Rowling’s series currently consists of the 2013 book “The Cuckoo’s Calling” and this summer’s “The Silkworm.” The author has said she has several more books about the private detective planned.
“With the rich character of Cormoran Strike at their heart, these dramas will be event television across the world,” BBC Television director Danny Cohen said in a statement.
Rowling’s novel “The Casual Vacancy,” which was written under her own name, is also being adapted by the BBC and is airing on BBC One this February.

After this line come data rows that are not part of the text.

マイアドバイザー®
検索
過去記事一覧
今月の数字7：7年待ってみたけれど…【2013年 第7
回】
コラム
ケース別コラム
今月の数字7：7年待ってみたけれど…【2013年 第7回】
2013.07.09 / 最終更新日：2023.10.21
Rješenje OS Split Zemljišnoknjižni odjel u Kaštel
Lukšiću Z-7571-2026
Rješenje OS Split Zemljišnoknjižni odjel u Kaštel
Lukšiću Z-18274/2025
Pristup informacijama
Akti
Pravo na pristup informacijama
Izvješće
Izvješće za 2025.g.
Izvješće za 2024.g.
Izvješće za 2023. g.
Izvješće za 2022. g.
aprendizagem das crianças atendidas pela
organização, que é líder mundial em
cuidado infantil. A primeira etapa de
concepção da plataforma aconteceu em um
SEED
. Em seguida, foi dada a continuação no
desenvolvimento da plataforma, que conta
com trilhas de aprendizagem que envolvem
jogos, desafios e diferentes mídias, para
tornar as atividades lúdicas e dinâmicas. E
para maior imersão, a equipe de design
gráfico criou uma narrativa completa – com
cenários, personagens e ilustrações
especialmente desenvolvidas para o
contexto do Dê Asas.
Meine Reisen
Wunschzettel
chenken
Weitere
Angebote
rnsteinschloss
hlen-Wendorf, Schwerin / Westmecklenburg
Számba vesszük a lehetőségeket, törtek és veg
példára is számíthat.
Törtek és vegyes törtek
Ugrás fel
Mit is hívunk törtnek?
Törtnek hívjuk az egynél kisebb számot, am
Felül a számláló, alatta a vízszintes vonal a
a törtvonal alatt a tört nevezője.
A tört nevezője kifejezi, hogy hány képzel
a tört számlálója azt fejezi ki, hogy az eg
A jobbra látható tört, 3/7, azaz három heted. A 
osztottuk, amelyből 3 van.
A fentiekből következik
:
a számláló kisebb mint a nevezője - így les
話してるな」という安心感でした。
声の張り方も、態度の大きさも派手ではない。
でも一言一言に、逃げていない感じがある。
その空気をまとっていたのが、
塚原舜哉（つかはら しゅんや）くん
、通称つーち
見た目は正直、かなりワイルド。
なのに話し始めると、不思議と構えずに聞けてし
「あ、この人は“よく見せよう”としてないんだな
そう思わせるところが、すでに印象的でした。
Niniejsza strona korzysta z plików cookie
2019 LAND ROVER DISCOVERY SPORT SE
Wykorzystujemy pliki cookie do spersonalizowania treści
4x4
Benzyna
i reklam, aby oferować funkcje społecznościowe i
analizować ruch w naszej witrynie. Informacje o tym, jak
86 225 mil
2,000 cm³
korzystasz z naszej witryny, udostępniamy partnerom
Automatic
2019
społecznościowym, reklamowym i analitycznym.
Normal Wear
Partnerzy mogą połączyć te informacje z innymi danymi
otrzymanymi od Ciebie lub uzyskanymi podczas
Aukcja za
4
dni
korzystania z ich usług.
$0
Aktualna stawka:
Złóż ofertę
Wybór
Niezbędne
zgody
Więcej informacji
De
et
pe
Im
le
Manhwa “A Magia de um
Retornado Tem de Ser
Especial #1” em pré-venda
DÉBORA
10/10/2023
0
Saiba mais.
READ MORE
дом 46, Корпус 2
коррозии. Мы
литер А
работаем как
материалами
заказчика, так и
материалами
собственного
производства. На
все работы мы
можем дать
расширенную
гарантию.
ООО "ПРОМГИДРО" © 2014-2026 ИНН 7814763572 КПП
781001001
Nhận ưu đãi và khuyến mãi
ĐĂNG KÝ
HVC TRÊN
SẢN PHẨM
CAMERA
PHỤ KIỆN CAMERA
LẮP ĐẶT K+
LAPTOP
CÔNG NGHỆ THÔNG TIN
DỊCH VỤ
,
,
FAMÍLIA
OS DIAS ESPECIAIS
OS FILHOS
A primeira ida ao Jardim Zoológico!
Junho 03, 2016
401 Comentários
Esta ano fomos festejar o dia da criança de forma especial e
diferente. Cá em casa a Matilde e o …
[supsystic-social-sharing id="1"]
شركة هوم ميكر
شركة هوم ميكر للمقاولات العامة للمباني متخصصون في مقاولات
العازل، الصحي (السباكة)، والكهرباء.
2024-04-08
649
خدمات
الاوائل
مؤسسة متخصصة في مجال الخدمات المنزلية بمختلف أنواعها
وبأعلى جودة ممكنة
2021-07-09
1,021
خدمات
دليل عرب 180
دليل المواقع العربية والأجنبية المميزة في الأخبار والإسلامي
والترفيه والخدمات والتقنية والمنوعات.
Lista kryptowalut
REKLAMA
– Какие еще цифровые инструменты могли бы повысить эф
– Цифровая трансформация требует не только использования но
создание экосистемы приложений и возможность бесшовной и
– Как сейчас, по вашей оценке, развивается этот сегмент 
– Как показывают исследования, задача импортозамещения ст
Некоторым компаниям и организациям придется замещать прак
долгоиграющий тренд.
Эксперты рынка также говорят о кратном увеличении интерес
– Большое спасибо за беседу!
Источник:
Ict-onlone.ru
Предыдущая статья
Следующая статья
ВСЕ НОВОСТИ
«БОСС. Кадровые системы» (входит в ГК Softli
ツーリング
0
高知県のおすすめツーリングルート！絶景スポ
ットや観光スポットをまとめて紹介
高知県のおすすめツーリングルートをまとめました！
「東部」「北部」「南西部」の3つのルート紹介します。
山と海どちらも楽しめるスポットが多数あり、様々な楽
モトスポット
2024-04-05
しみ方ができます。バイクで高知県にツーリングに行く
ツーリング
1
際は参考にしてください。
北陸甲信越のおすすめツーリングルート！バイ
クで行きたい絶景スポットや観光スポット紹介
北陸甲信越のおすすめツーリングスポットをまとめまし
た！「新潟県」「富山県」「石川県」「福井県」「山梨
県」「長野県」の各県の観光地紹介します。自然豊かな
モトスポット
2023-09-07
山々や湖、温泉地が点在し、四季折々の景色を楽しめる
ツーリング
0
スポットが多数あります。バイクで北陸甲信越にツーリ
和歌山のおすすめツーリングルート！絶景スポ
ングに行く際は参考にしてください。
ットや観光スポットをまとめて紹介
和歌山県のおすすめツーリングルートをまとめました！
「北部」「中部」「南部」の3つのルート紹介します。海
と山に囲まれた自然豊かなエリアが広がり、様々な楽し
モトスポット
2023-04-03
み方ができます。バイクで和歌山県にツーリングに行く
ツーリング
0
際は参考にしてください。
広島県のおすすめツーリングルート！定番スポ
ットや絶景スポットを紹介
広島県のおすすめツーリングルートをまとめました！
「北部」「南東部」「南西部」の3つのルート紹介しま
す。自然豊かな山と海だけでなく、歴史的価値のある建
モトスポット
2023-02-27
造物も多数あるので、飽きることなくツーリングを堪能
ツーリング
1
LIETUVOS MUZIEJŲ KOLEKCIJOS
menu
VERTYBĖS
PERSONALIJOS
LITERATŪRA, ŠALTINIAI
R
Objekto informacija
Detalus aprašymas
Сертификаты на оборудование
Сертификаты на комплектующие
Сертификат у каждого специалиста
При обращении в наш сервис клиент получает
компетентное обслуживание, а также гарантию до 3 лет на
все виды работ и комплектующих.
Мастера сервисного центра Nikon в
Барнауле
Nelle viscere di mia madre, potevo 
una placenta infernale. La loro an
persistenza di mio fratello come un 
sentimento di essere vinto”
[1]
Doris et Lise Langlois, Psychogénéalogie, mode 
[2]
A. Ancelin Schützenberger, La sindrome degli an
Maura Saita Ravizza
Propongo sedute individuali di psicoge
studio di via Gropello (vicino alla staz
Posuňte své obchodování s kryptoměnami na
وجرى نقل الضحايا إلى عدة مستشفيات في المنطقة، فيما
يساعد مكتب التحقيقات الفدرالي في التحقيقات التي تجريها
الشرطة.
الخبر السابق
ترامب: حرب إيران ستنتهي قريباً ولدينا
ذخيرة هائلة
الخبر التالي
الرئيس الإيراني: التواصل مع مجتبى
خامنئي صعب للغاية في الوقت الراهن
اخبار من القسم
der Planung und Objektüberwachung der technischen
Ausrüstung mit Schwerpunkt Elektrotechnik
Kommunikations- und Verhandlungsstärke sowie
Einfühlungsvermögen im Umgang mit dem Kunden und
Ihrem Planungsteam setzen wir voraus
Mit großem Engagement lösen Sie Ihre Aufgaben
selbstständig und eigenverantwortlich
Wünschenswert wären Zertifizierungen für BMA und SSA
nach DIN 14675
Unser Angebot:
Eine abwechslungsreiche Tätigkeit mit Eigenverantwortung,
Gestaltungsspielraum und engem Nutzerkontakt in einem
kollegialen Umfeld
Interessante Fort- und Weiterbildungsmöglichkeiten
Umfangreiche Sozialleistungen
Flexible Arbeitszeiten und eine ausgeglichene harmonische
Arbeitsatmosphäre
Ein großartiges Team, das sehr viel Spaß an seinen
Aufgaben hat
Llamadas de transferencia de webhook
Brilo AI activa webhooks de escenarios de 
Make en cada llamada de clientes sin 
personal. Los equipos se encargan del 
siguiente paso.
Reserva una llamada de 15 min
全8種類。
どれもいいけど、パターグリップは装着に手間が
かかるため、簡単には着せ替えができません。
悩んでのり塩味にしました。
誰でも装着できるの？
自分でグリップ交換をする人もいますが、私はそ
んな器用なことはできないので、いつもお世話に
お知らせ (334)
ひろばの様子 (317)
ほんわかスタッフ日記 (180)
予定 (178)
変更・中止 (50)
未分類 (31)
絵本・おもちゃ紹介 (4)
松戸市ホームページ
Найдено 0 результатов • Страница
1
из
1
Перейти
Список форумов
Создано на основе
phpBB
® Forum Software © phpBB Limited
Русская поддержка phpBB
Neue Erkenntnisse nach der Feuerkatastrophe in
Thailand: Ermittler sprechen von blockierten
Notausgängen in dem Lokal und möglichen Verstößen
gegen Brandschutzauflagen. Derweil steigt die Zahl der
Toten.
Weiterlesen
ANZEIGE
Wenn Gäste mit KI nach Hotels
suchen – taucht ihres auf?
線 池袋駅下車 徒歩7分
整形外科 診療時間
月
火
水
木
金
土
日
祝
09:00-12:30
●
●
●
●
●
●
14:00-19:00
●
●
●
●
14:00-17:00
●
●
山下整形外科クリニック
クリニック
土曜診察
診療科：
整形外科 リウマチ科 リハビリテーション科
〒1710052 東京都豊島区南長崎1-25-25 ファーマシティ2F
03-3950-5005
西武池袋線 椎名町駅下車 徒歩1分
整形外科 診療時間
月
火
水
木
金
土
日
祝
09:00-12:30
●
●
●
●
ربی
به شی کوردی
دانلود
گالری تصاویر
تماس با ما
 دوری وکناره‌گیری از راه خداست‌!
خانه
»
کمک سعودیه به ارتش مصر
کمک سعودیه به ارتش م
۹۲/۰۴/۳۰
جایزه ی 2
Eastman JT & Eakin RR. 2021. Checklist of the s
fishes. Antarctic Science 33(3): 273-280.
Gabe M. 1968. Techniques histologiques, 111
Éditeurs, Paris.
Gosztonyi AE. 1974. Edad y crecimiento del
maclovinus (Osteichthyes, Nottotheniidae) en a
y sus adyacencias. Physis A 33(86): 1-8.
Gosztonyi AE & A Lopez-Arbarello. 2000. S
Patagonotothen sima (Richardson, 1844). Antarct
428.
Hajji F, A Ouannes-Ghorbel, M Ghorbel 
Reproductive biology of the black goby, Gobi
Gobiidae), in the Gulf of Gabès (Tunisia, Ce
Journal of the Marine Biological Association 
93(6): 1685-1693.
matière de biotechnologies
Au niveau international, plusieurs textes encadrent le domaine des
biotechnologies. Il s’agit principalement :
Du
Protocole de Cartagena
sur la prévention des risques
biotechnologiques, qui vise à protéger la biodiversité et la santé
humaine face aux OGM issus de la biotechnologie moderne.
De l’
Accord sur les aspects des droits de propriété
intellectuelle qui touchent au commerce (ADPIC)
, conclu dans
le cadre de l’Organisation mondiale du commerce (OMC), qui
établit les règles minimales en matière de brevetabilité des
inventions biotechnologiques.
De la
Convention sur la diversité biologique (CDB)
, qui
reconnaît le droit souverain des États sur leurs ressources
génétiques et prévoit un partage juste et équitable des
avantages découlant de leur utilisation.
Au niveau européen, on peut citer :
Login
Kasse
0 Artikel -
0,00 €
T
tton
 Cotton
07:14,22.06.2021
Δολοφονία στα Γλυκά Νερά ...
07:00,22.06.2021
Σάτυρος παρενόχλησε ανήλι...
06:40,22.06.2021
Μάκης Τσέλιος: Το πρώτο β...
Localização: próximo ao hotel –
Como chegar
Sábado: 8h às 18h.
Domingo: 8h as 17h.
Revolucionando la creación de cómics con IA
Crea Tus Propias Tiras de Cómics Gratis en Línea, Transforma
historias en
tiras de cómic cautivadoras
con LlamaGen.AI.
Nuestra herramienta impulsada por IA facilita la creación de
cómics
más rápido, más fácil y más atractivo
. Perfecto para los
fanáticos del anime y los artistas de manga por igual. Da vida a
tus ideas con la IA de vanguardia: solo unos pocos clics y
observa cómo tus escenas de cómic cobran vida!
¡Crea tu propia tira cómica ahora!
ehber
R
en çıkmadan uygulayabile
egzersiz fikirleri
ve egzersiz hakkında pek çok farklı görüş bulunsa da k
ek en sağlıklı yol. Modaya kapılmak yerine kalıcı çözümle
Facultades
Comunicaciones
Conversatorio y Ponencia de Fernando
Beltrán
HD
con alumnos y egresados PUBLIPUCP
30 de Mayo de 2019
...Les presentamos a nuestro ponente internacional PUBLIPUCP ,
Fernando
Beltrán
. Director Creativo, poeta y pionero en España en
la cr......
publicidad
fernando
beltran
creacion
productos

As noted by USA Today, Rowling poked fun at her use of a pen name on Twitter, tweeting,
Monitor fiction critic Yvonne Zipp was won over by the latest book in the Cormoran Strike series, “The Silkworm,” writing of the novel, “[It] offers a corkscrewing plot and a clever use of both Jacobean revenge dramas and the book-within-a-book plot device. In addition to the mystery, Rowling also wryly sends up the publishing industry… The plot could have used a little tightening in the second half, but ‘The Silkworm’ is a highly entertaining read. Above all, Rowling is a storyteller with a terrific imagination, and she employs both to good effect.”
Rowling herself continues to be involved in screen adaptations of her writing – she’s penning the screenplay to a movie adaptation of her book “Fantastic Beasts and Where to Find Them,” a work she wrote as a textbook for the students at the magical school of Hogwarts in her “Harry Potter” novels.